The first thing I noticed was the first thing I am sure most of the tourists noticed as they happened upon this scene. A seemingly crazy bearded dude in a black hat and suit dancing solo to the blaring Hebrew techno music. Of course, I knew this fellow was a rabbi and his dancing, while ridiculous and quite funny, was enthusiastic and pretty charming. The crowd was enchanted by him, for sure. And then I noticed there was someone, or something, else out there with him. What's better than a rabbi dancing with himself? A rabbi dancing with a Wild Thing!! Yes! One of the Wild Things from Where The Wild Things Are was out there dancing right along side him, hands in the air, hips swinging, feet stomping. Apparently, Wild Things are Jewish. Later, I met the Wild Thing up close.. his name is Louis, he had a hard time navigating the wet stairs on his way out, and his handler in the green hat gave me a couple of two for one tickets to the Contemporary Jewish Museum. Ahh, so, it all made sense now... The Jewish Museum currently has a Maurice Sendak (author of Wild Things) exhibit and this was free publicity. Whatever the reason, I consider it a Chanukah miracle that there turned out to be something worth seeing at this event. No local dignitaries ever did materialize, but, as darkness fell, the rabbi stopped dancing and brought out the torch. I was concerned for his beard, but he managed to not catch himself on fire as he climbed the stairs to the top of the menorah and did his prayers and whatever else they have to do before lighting the candles. And that was it, the festivities were over. I was out already, though, and it was a nice night, so I took a little walk through the crowds of Union Square until I found some half price, $3 gloves at H&M. That satisfied my itch to shop and I decided that was more than enough dealing with the crowds for one day and I booked it home.
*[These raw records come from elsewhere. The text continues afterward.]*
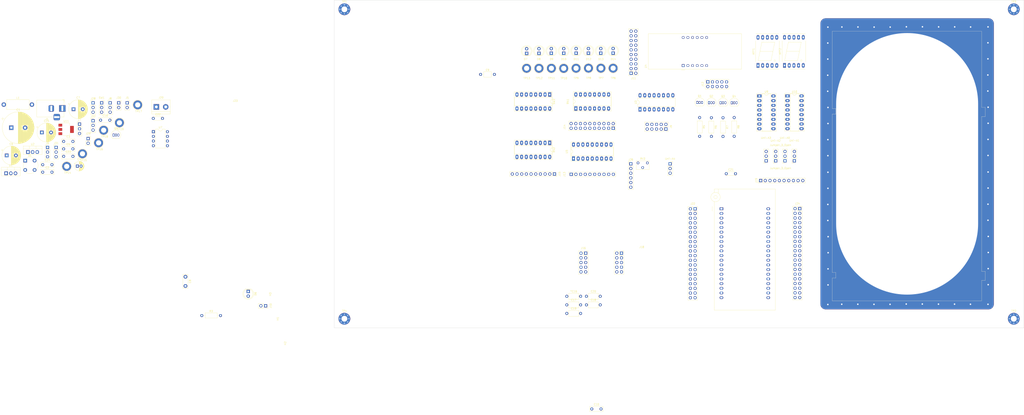
<source format=kicad_pcb>
(kicad_pcb (version 20211014) (generator pcbnew)

  (general
    (thickness 1.6)
  )

  (paper "A4")
  (layers
    (0 "F.Cu" signal)
    (31 "B.Cu" signal)
    (32 "B.Adhes" user "B.Adhesive")
    (33 "F.Adhes" user "F.Adhesive")
    (34 "B.Paste" user)
    (35 "F.Paste" user)
    (36 "B.SilkS" user "B.Silkscreen")
    (37 "F.SilkS" user "F.Silkscreen")
    (38 "B.Mask" user)
    (39 "F.Mask" user)
    (40 "Dwgs.User" user "User.Drawings")
    (41 "Cmts.User" user "User.Comments")
    (42 "Eco1.User" user "User.Eco1")
    (43 "Eco2.User" user "User.Eco2")
    (44 "Edge.Cuts" user)
    (45 "Margin" user)
    (46 "B.CrtYd" user "B.Courtyard")
    (47 "F.CrtYd" user "F.Courtyard")
    (48 "B.Fab" user)
    (49 "F.Fab" user)
    (50 "User.1" user)
    (51 "User.2" user)
    (52 "User.3" user)
    (53 "User.4" user)
    (54 "User.5" user)
    (55 "User.6" user)
    (56 "User.7" user)
    (57 "User.8" user)
    (58 "User.9" user)
  )

  (setup
    (pad_to_mask_clearance 0)
    (pcbplotparams
      (layerselection 0x00010fc_ffffffff)
      (disableapertmacros false)
      (usegerberextensions false)
      (usegerberattributes true)
      (usegerberadvancedattributes true)
      (creategerberjobfile true)
      (svguseinch false)
      (svgprecision 6)
      (excludeedgelayer true)
      (plotframeref false)
      (viasonmask false)
      (mode 1)
      (useauxorigin false)
      (hpglpennumber 1)
      (hpglpenspeed 20)
      (hpglpendiameter 15.000000)
      (dxfpolygonmode true)
      (dxfimperialunits true)
      (dxfusepcbnewfont true)
      (psnegative false)
      (psa4output false)
      (plotreference true)
      (plotvalue true)
      (plotinvisibletext false)
      (sketchpadsonfab false)
      (subtractmaskfromsilk false)
      (outputformat 1)
      (mirror false)
      (drillshape 1)
      (scaleselection 1)
      (outputdirectory "")
    )
  )

  (net 0 "")
  (net 1 "Net-(AFF1-Pad1)")
  (net 2 "Net-(AFF1-Pad2)")
  (net 3 "Net-(AFF1-Pad4)")
  (net 4 "unconnected-(AFF1-Pad5)")
  (net 5 "Net-(AFF1-Pad6)")
  (net 6 "Net-(AFF1-Pad7)")
  (net 7 "unconnected-(AFF1-Pad8)")
  (net 8 "Net-(AFF1-Pad9)")
  (net 9 "Net-(AFF1-Pad10)")
  (net 10 "Net-(AFF2-Pad1)")
  (net 11 "Net-(AFF2-Pad2)")
  (net 12 "Net-(AFF2-Pad4)")
  (net 13 "unconnected-(AFF2-Pad5)")
  (net 14 "Net-(AFF2-Pad6)")
  (net 15 "Net-(AFF2-Pad7)")
  (net 16 "unconnected-(AFF2-Pad8)")
  (net 17 "Net-(AFF2-Pad9)")
  (net 18 "Net-(AFF2-Pad10)")
  (net 19 "VCC")
  (net 20 "Net-(D1-Pad1)")
  (net 21 "Net-(D1-Pad3)")
  (net 22 "Net-(D1-Pad4)")
  (net 23 "Net-(D6-Pad2)")
  (net 24 "Net-(D7-Pad1)")
  (net 25 "Net-(D8-Pad1)")
  (net 26 "Net-(D9-Pad1)")
  (net 27 "Net-(D10-Pad1)")
  (net 28 "Net-(D11-Pad1)")
  (net 29 "Net-(D12-Pad1)")
  (net 30 "Net-(D13-Pad1)")
  (net 31 "Net-(D14-Pad1)")
  (net 32 "Net-(J4-Pad2)")
  (net 33 "Net-(J13-Pad9)")
  (net 34 "Net-(J13-Pad2)")
  (net 35 "Net-(J13-Pad3)")
  (net 36 "Net-(J13-Pad4)")
  (net 37 "Net-(J13-Pad5)")
  (net 38 "Net-(J13-Pad6)")
  (net 39 "Net-(J13-Pad7)")
  (net 40 "Net-(J13-Pad8)")
  (net 41 "Net-(J19-Pad1)")
  (net 42 "Net-(J19-Pad2)")
  (net 43 "Net-(J19-Pad3)")
  (net 44 "Net-(J19-Pad4)")
  (net 45 "Net-(J19-Pad5)")
  (net 46 "Net-(J19-Pad6)")
  (net 47 "Net-(J19-Pad7)")
  (net 48 "Net-(J19-Pad8)")
  (net 49 "Net-(J19-Pad9)")
  (net 50 "Net-(J19-Pad10)")
  (net 51 "Net-(Q1-Pad2)")
  (net 52 "Net-(Q2-Pad2)")
  (net 53 "Net-(Q3-Pad2)")
  (net 54 "Net-(Q4-Pad2)")
  (net 55 "Net-(J9-Pad5)")
  (net 56 "Net-(J9-Pad4)")
  (net 57 "Net-(J9-Pad3)")
  (net 58 "Net-(J9-Pad2)")
  (net 59 "Net-(J14-Pad12)")
  (net 60 "Net-(J14-Pad13)")
  (net 61 "Net-(J14-Pad14)")
  (net 62 "Net-(J14-Pad15)")
  (net 63 "Net-(J14-Pad16)")
  (net 64 "Net-(J14-Pad17)")
  (net 65 "Net-(J14-Pad18)")
  (net 66 "Net-(J14-Pad19)")
  (net 67 "Net-(J15-Pad2)")
  (net 68 "Net-(J15-Pad3)")
  (net 69 "Net-(J15-Pad4)")
  (net 70 "Net-(J15-Pad5)")
  (net 71 "Net-(J15-Pad6)")
  (net 72 "Net-(J15-Pad7)")
  (net 73 "Net-(J15-Pad8)")
  (net 74 "unconnected-(SW1-Pad1)")
  (net 75 "Net-(C4-Pad1)")
  (net 76 "/Alimentazione/+Vvar")
  (net 77 "Net-(J11-Pad16)")
  (net 78 "Net-(J11-Pad13)")
  (net 79 "Net-(J11-Pad14)")
  (net 80 "Net-(J12-Pad8)")
  (net 81 "Net-(J11-Pad20)")
  (net 82 "Net-(J14-Pad10)")
  (net 83 "Net-(J14-Pad3)")
  (net 84 "Net-(J14-Pad4)")
  (net 85 "Net-(J14-Pad5)")
  (net 86 "Net-(J14-Pad6)")
  (net 87 "Net-(J14-Pad7)")
  (net 88 "Net-(J14-Pad8)")
  (net 89 "Net-(J14-Pad9)")
  (net 90 "Net-(RV3-Pad2)")
  (net 91 "/Gen_Clock/Clock")
  (net 92 "unconnected-(U7-Pad4)")
  (net 93 "Net-(C15-Pad1)")
  (net 94 "Net-(R15-Pad2)")
  (net 95 "Net-(J26-Pad4)")
  (net 96 "Net-(R16-Pad2)")
  (net 97 "unconnected-(U10-Pad4)")
  (net 98 "Net-(U10-Pad5)")
  (net 99 "GNDA")
  (net 100 "Net-(J23-Pad21)")
  (net 101 "Net-(J23-Pad22)")
  (net 102 "Net-(J23-Pad23)")
  (net 103 "Net-(J23-Pad24)")
  (net 104 "Net-(J23-Pad25)")
  (net 105 "Net-(J23-Pad26)")
  (net 106 "Net-(J23-Pad27)")
  (net 107 "Net-(J23-Pad28)")
  (net 108 "Net-(J23-Pad29)")
  (net 109 "Net-(J23-Pad30)")
  (net 110 "Net-(J23-Pad31)")
  (net 111 "Net-(J23-Pad32)")
  (net 112 "Net-(J23-Pad33)")
  (net 113 "Net-(J23-Pad34)")
  (net 114 "Net-(J23-Pad35)")
  (net 115 "Net-(J23-Pad36)")
  (net 116 "Net-(J23-Pad37)")
  (net 117 "Net-(J23-Pad38)")
  (net 118 "Net-(J23-Pad39)")
  (net 119 "Net-(J23-Pad40)")
  (net 120 "Net-(J9-Pad6)")
  (net 121 "Net-(J9-Pad7)")
  (net 122 "Net-(J9-Pad8)")
  (net 123 "Net-(J9-Pad9)")
  (net 124 "Net-(J9-Pad10)")
  (net 125 "/Pulse_2/Pulse+")
  (net 126 "/Pulse_2/Pulse-")
  (net 127 "/Gen_fronti/OUT+")
  (net 128 "/Gen_fronti/OUT-")
  (net 129 "Net-(J12-Pad6)")
  (net 130 "Net-(U9-Pad5)")
  (net 131 "unconnected-(Uni-A4-Pad3)")
  (net 132 "unconnected-(*C16-Pad1)")
  (net 133 "unconnected-(*C16-Pad2)")
  (net 134 "Net-(C17-Pad1)")
  (net 135 "Net-(C18-Pad1)")
  (net 136 "Net-(C19-Pad1)")
  (net 137 "Net-(J12-Pad10)")
  (net 138 "GND")
  (net 139 "Net-(J11-Pad1)")
  (net 140 "Net-(J11-Pad2)")
  (net 141 "Net-(J11-Pad3)")
  (net 142 "Net-(J11-Pad4)")
  (net 143 "Net-(J11-Pad5)")
  (net 144 "Net-(J11-Pad6)")
  (net 145 "Net-(J11-Pad7)")
  (net 146 "Net-(J11-Pad11)")
  (net 147 "Net-(J11-Pad8)")
  (net 148 "Net-(J11-Pad9)")
  (net 149 "Net-(J11-Pad10)")
  (net 150 "Net-(J11-Pad12)")
  (net 151 "unconnected-(J11-Pad18)")
  (net 152 "unconnected-(J11-Pad19)")
  (net 153 "unconnected-(U3-Pad4)")
  (net 154 "unconnected-(U3-Pad5)")
  (net 155 "Net-(C2-Pad1)")
  (net 156 "Net-(J14-Pad11)")
  (net 157 "Net-(C20-Pad1)")
  (net 158 "Net-(J12-Pad3)")
  (net 159 "Net-(J12-Pad4)")
  (net 160 "Net-(J12-Pad5)")
  (net 161 "Net-(J12-Pad7)")
  (net 162 "Net-(J12-Pad9)")
  (net 163 "Net-(U10-Pad1)")
  (net 164 "Net-(U10-Pad2)")
  (net 165 "Net-(U10-Pad6)")
  (net 166 "Net-(U10-Pad7)")
  (net 167 "Net-(C5-Pad1)")
  (net 168 "Net-(C7-Pad1)")
  (net 169 "Net-(C24-Pad1)")
  (net 170 "Net-(Q5-Pad2)")
  (net 171 "Net-(Q5-Pad3)")
  (net 172 "Net-(J15-Pad9)")
  (net 173 "Net-(J22-Pad2)")
  (net 174 "Net-(J22-Pad3)")
  (net 175 "Net-(J22-Pad5)")
  (net 176 "Net-(J22-Pad7)")
  (net 177 "Net-(J22-Pad10)")
  (net 178 "Net-(J22-Pad11)")
  (net 179 "Net-(J22-Pad13)")
  (net 180 "Net-(J22-Pad15)")
  (net 181 "Net-(J22-Pad17)")
  (net 182 "Net-(J22-Pad19)")
  (net 183 "Net-(J22-Pad21)")
  (net 184 "Net-(J22-Pad23)")
  (net 185 "Net-(J22-Pad25)")
  (net 186 "Net-(J22-Pad27)")
  (net 187 "Net-(J22-Pad29)")
  (net 188 "Net-(J22-Pad31)")
  (net 189 "Net-(J22-Pad33)")
  (net 190 "Net-(J22-Pad35)")
  (net 191 "Net-(J22-Pad37)")
  (net 192 "Net-(J22-Pad40)")

  (footprint "Package_TO_SOT_THT:TO-92_Inline" (layer "F.Cu") (at -119.632466 73.2712))

  (footprint "LED_THT:LED_D5.0mm" (layer "F.Cu") (at 144.526 28.8494 90))

  (footprint "LED_THT:LED_D5.0mm" (layer "F.Cu") (at 151.2316 28.824 90))

  (footprint "Connector_PinHeader_2.54mm:PinHeader_1x03_P2.54mm_Vertical" (layer "F.Cu") (at -130.792466 65.4912))

  (footprint "MountingHole:MountingHole_3.2mm_M3_Pad_Via" (layer "F.Cu") (at 5.5 173))

  (footprint "Package_TO_SOT_THT:TO-92_Inline" (layer "F.Cu") (at 196.9008 55.6094))

  (footprint "Capacitor_THT:C_Disc_D7.0mm_W2.5mm_P5.00mm" (layer "F.Cu") (at -158.092466 93.4212))

  (footprint "Package_TO_SOT_THT:TO-92_Inline" (layer "F.Cu") (at 215.5952 55.7574))

  (footprint "Display_7Segment:CA56-12EWA" (layer "F.Cu") (at 189.23 35.56 90))

  (footprint "TestPoint:TestPoint_Loop_D3.80mm_Drill2.8mm" (layer "F.Cu") (at 104.3178 37.0282))

  (footprint "Resistor_THT:R_Axial_DIN0207_L6.3mm_D2.5mm_P10.16mm_Horizontal" (layer "F.Cu") (at 204.5208 63.8556 -90))

  (footprint "MountingHole:MountingHole_3.2mm_M3_Pad_Via" (layer "F.Cu") (at 5.5 5))

  (footprint "Connector_PinHeader_2.54mm:PinHeader_1x06_P2.54mm_Vertical" (layer "F.Cu") (at 160.8074 88.9))

  (footprint "Resistor_THT:R_Axial_DIN0207_L6.3mm_D2.5mm_P10.16mm_Horizontal" (layer "F.Cu") (at -71.8354 171.2764))

  (footprint "Connector_PinSocket_2.54mm:PinSocket_1x03_P2.54mm_Vertical" (layer "F.Cu") (at 239.3696 87.2744 180))

  (footprint "LED_THT:LED_D5.0mm" (layer "F.Cu") (at 117.729 28.8798 90))

  (footprint "Capacitor_THT:CP_Radial_D10.0mm_P5.00mm" (layer "F.Cu") (at -158.57782 71.8712))

  (footprint "Connector_PinSocket_2.54mm:PinSocket_2x05_P2.54mm_Vertical" (layer "F.Cu") (at 155.765 137.409))

  (footprint "Resistor_THT:R_Axial_DIN0207_L6.3mm_D2.5mm_P10.16mm_Horizontal" (layer "F.Cu") (at 216.8906 63.7794 -90))

  (footprint "Connector_PinHeader_2.54mm:PinHeader_1x03_P2.54mm_Vertical" (layer "F.Cu") (at -155.482466 79.9712))

  (footprint "Connector_PinSocket_2.54mm:PinSocket_1x02_P2.54mm_Vertical" (layer "F.Cu") (at -112.292466 55.7912))

  (footprint "TestPoint:TestPoint_Loop_D3.80mm_Drill2.8mm" (layer "F.Cu") (at -106.592466 56.8912))

  (footprint "TestPoint:TestPoint_Loop_D3.80mm_Drill2.8mm" (layer "F.Cu") (at -136.532466 83.4412))

  (footprint "Capacitor_THT:C_Axial_L3.8mm_D2.6mm_P7.50mm_Horizontal" (layer "F.Cu") (at 79.35 40.35))

  (footprint "TestPoint:TestPoint_Loop_D3.80mm_Drill2.8mm" (layer "F.Cu") (at 137.8712 36.957))

  (footprint "TestPoint:TestPoint_Loop_D3.80mm_Drill2.8mm" (layer "F.Cu") (at 111.0234 37.0282))

  (footprint "Capacitor_THT:C_Disc_D7.0mm_W2.5mm_P5.00mm" (layer "F.Cu") (at -146.732466 80.7912))

  (footprint "Capacitor_THT:CP_Radial_D10.0mm_P5.00mm" (layer "F.Cu") (at -177.62782 84.3412))

  (footprint "MountingHole:MountingHole_3.2mm_M3_Pad_Via" (layer "F.Cu") (at 368.5 5))

  (footprint "Package_DIP:DIP-16_W7.62mm_Socket_LongPads" (layer "F.Cu") (at 116.85 51.2672 -90))

  (footprint "Connector_PinHeader_2.54mm:PinHeader_1x03_P2.54mm_Vertical" (layer "F.Cu") (at -138.132466 67.3412))

  (footprint "MountingHole:MountingHole_3.2mm_M3_Pad_Via" (layer "F.Cu") (at 368.5 173))

  (footprint "Capacitor_THT:C_Disc_D4.3mm_W1.9mm_P5.00mm" (layer "F.Cu") (at 212.598 94.2594))

  (footprint "Capacitor_THT:C_Axial_L5.1mm_D3.1mm_P7.50mm_Horizontal" (layer "F.Cu") (at 136.7532 160.8232))

  (footprint "Capacitor_THT:C_Axial_L5.1mm_D3.1mm_P7.50mm_Horizontal" (layer "F.Cu") (at 136.7532 165.4732))

  (footprint "Capacitor_THT:CP_Radial_D5.0mm_P2.00mm" (layer "F.Cu") (at -139.292691 90.1412))

  (footprint "Package_DIP:DIP-8_W7.62mm" (layer "F.Cu")
    (tedit 5A02E8C5) (tstamp 497e4849-72ea-4644-9ccb-8e83cf40dd3f)
    (at -98.082466 71.4412)
    (descr "8-lead though-hole mounted DIP package, row spacing 7.62 mm (300 mils)")
    (tags "THT DIP DIL PDIP 2.54mm 7.62mm 300mil")
    (property "Sheetfile" "Gen_Clock.kicad_sch")
    (property "Sheetname" "Gen_Clock")
    (path "/62ab733d-ee67-4f7c-8a1e-1b8f9ec01131/79bab297-091b-4d8d-a788-1f7081bad034")
    (attr through_hole)
    (fp_text reference "U7" (at 3.81 -2.33) (layer "F.SilkS")
      (effects (font (size 1 1) (thickness 0.15)))
      (tstamp 5e3a6cdc-19a9-40ce-aa12-fad58654cccc)
    )
    (fp_text value "NE555P" (at 3.81 9.95) (layer "F.Fab")
      (effects (font (size 1 1) (thickness 0.15)))
      (tstamp a1ad4bba-5907-41d5-b436-1b02764cf316)
    )
    (fp_text user "${REFERENCE}" (at 3.81 3.81) (layer "F.Fab")
      (effects (font (size 1 1) (thickness 0.15)))
      (tstamp 40084b30-b653-4df7-a013-5919cdfa869c)
    )
    (fp_line (start 6.46 8.95) (end 6.46 -1.33) (layer "F.SilkS") (width 0.12) (tstamp 3946cfbb-dd55-4600-9d1d-6b6c531272d1))
    (fp_line (start 6.46 -1.33) (end 4.81 -1.33) (layer "F.SilkS") (width 0.12) (tstamp 4e67328b-5c9a-4585-8fa1-5404bb6dfed6))
    (fp_line (start 2.81 -1.33) (end 1.16 -1.33) (layer "F.SilkS") (width 0.12) (tstamp 6c0c6c34-2375-4002-966c-9bac5c408e7d))
    (fp_line (start 1.16 -1.33) (end 1.16 8.95) (layer "F.SilkS") (width 0.12) (tstamp 861564dd-12ff-42ae-b239-5b824163046a))
    (fp_line (start 1.16 8.95) (end 6.46 8.95) (layer "F.SilkS") (width 0.12) (tstamp fddbd91e-ea64-4f2f-8eac-bf7c94100a92))
    (fp_arc (start 4.81 -1.33) (mid 3.81 -0.33) (end 2.81 -1.33) (layer "F.SilkS") (width 0.12) (tstamp bb3caf2e-83a4-4a65-8735-7cb462bea97b))
    (fp_line (start -1.1 9.15) (end 8.7 9.15) (layer "F.CrtYd") (width 0.05) (tstamp 513b854c-cf0d-401b-b726-30215b94a3ae))
    (fp_line (start 8.7 9.15) (end 8.7 -1.55) (layer "F.CrtYd") (width 0.05) (tstamp 5ce2fe1f-1da7-4778-8e63-c0d56aad9b7f))
    (fp_line (start 8.7 -1.55) (end -1.1 -1.55) (layer "F.CrtYd") (width 0.05) (tstamp 687dd5e7-e34e-4625-a894-d8df064d4b81))
    (fp_line (start -1.1 -1.55) (end -1.1 9.15) (layer "F.CrtYd") (width 0.05) (tstamp c86dc989-0c99-4ef0-a7e3-fa359916e5ad))
    (fp_line (start 0.635 -0.27) (end 1.635 -1.27) (layer "F.Fab") (width 0.1) (tstamp 0c6e4900-5d89-4edf-96b0-1012c7f3edfa))
    (fp_line (start 6.985 -1.27) (end 6.985 8.89) (layer "F.Fab") (width 0.1) (tstamp 21352045-da8d-45ff-9b6f-c4502ab2f128))
    (fp_line (start 6.985 8.89) (end 0.635 8.89) (layer "F.Fab") (width 0.1) (tstamp 3dc564a6-4e7b-4e19-bc75-b4fcb7bc6cbb))
    (fp_line (start 1.635 -1.27) (end 6.985 -1.27) (layer "F.Fab") (width 0.1) (tstamp 41d59a3f-cd62-4108-b909-4e4a9cf81ee9))
    (fp_line (start 0.635 8.89) (end 0.635 -0.27) (layer "F.Fab") (width 0.1) (tstamp 6974ce66-9748-43d7-8bc1-13938794b31f))
    (pad "1" thru_hole rect (at 0 0) (size 1.6 1.6) (drill 0.8) (layers *.Cu *.Mask)
      (net 138 "GND") (pinfunction "GND") (pintype "power_in") (tstamp 95b1ac0b-6f24-4e6f-8c64-0a7d9d628fb3))
    (pad "2" thru_hole oval (at 0 2.54) (size 1.6 1.6) (drill 0.8) (layers *.Cu *.Mask)
      (net 90 "Net-(RV3-Pad2)") (pinfunction "TR") (pintype "input") (tstamp 1e6a232d-3da7-492f-a762-da264f177315))
    (pad "3" thru_hole oval (at 0 5.08) (size 1.6 1.6) (drill 0.8) (layers
... [387977 chars truncated]
</source>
And that was the story of my big holiday outing this year. Merry Christmas/Happy Chanukah/Happy New Year to all! May all our new years be filled with peace and love! Forgive me, I've been in San Francisco almost three months and the hippie is seeping in! Also, a very happy Festivus to all my Festian, or is it Festivish (??), friends! Dan and Kash, I hope you dominated your Feats of Strength.

I think 2010 is gonna be good. We got the latke party going for us.. and other good stuff is bound to come up, right? I'm sure it will. So, for now I say, "Let the wild rumpus begin!"